GWの29日に家族と外食をし、家族は買い物が有ると言って先に帰り、S君は歩いて帰ると言って一人で出て行ったのだが、その晩帰宅せず家族が心配していたところ、翌朝警察から橋から転落して死亡していると連絡があったとのこと。司法解剖をしたが死因ははっきりしなかったとのこと、足を滑らせ誤って落ちたのか、酔いが回って吐きそうになり体を乗り出して落ちたのか、はたまた急な心筋梗塞の様なものが起きて倒れた拍子に落ちたのか、いずれにしても事故死であろうと推測される。奥様はいまだS君の死を受け入れられず、悲しみの淵におられる。何とお慰めをしたらよいのか言葉が見つからない。
13年前小樽の奥様の実家で
まだお子さんが大学生と高校年生で、これからのことが案じられてならない。
おもえば彼は夕張出身、お父上は当時北海道炭鉱に勤めておられた。しかし大学3年の時、北炭の大ガス爆発事故により会社は倒産、経済的に困窮する中頑張って卒業した。
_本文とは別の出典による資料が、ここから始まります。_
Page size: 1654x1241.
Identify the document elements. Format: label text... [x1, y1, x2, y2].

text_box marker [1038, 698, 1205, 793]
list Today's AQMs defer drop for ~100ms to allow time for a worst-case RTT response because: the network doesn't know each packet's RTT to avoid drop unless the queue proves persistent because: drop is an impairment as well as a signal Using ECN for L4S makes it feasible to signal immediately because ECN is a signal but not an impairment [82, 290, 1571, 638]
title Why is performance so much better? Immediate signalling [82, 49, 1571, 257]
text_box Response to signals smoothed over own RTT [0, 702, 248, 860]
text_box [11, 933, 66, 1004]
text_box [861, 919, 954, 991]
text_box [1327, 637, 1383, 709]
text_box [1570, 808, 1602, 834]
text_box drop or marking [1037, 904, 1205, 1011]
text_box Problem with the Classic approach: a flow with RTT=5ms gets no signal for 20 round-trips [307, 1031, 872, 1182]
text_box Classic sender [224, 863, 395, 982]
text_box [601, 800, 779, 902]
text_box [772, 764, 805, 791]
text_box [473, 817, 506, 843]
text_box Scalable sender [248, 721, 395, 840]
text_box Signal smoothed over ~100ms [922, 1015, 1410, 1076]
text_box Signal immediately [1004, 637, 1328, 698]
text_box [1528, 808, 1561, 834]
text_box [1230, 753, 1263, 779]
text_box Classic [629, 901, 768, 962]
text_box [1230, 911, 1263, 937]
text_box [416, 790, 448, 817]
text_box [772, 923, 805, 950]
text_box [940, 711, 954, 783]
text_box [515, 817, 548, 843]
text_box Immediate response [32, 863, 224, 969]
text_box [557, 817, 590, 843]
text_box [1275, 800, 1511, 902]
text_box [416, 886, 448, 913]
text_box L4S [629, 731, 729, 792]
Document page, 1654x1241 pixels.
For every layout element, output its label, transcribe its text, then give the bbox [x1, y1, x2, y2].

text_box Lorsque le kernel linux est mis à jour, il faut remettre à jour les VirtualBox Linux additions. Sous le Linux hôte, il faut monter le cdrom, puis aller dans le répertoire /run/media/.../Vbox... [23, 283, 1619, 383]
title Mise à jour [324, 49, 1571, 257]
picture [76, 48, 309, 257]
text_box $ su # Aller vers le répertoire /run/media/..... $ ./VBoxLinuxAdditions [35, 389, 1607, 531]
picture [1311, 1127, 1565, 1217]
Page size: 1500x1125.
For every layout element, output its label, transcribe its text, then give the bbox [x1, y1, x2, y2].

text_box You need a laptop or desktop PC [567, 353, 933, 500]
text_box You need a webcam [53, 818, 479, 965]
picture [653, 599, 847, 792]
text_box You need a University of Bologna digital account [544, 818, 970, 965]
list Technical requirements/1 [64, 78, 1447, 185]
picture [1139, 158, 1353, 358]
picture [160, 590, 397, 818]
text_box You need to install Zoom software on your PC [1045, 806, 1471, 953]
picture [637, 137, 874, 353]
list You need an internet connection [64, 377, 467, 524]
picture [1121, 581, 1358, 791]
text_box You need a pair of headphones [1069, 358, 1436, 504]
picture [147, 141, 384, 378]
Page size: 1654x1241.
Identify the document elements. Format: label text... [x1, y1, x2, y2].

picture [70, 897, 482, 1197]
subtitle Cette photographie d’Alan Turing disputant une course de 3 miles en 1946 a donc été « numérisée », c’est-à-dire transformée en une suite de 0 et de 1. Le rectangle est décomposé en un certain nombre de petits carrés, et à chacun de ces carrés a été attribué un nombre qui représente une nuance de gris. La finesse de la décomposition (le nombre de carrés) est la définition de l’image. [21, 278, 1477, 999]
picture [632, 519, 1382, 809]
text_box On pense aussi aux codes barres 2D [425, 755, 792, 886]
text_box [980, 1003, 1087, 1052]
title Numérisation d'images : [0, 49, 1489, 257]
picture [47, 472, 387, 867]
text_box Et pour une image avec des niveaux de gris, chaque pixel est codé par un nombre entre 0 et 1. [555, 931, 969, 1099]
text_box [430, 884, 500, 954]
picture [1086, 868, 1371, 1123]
彼とは入学以来、彼のアパートと、私たちが住んでいた家が近かった事もあり1年生の時から夜明けまでよく飲み明かしたり、将来を語ったりした仲である。彼の口癖は「歯医者になったらバラ色」もっともそれは幻想でしかなかったが、それでも当時はそれを信じて勉学や実習に励んだ思い出が有る。
映画「ラブレター」のロケ地になった奥様の実家
卒後、彼は北海道滝川市で開業したが、沖縄の地にあこがれ医院を閉院し沖縄に引っ越した。ここ2〜3年は少し体調がすぐれなかったようで、昨年自院を閉院し勤務医生活を送っていた。1カ月に1回程度のFAXや電話で連絡を取り合っていたが、ここ2カ月くらいとだえていて、気になっていたのだが、家内がたまたま柑橘類を贈った所、奥様からの電話で事の次第を知った。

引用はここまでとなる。